**Task**.
Copy the entries below exactly, but only from the line containing "Figure 9. Fuel" through the final line.

........

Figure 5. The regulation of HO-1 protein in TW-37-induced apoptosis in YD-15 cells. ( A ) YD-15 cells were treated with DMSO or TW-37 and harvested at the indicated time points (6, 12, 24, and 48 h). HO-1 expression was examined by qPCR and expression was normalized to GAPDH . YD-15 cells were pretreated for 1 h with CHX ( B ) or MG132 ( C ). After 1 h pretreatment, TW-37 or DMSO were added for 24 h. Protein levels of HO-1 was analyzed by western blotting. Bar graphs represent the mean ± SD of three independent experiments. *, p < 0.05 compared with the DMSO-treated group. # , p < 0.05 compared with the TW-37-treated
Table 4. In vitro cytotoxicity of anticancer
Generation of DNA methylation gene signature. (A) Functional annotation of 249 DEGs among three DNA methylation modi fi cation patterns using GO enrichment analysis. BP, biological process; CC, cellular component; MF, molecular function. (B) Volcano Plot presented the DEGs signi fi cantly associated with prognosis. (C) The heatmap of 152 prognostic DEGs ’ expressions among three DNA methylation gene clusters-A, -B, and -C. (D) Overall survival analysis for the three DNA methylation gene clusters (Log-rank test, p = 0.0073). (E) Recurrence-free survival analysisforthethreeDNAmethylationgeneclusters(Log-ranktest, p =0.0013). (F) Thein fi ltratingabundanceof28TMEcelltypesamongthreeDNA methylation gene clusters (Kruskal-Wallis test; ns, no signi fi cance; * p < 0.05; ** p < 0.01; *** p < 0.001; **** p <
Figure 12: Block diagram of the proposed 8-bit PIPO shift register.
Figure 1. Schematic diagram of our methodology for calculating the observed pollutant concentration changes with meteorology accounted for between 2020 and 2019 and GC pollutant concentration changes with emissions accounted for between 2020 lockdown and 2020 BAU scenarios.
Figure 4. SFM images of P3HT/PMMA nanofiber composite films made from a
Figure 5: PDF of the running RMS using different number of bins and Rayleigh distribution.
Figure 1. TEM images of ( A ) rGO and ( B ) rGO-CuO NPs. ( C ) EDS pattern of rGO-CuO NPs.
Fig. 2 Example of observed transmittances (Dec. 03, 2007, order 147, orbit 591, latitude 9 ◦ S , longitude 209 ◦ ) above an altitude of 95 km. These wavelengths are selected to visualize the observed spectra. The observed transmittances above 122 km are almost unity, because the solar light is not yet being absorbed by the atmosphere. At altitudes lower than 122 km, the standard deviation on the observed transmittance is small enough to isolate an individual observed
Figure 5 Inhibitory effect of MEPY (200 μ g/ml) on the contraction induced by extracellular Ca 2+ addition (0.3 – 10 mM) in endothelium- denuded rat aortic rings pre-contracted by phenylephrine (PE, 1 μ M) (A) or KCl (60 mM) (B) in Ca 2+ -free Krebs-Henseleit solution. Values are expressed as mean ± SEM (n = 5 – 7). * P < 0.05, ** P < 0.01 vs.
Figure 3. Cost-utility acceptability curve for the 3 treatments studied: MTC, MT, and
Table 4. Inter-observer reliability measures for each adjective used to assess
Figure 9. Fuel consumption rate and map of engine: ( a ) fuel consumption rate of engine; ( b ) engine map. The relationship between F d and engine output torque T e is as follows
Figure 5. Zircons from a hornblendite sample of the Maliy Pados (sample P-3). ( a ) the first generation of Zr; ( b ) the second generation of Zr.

........

**Exercise output**.
Figure 9. Fuel consumption rate and map of engine: ( a ) fuel consumption rate of engine; ( b ) engine map. The relationship between F d and engine output torque T e is as follows
Figure 5. Zircons from a hornblendite sample of the Maliy Pados (sample P-3). ( a ) the first generation of Zr; ( b ) the second generation of Zr.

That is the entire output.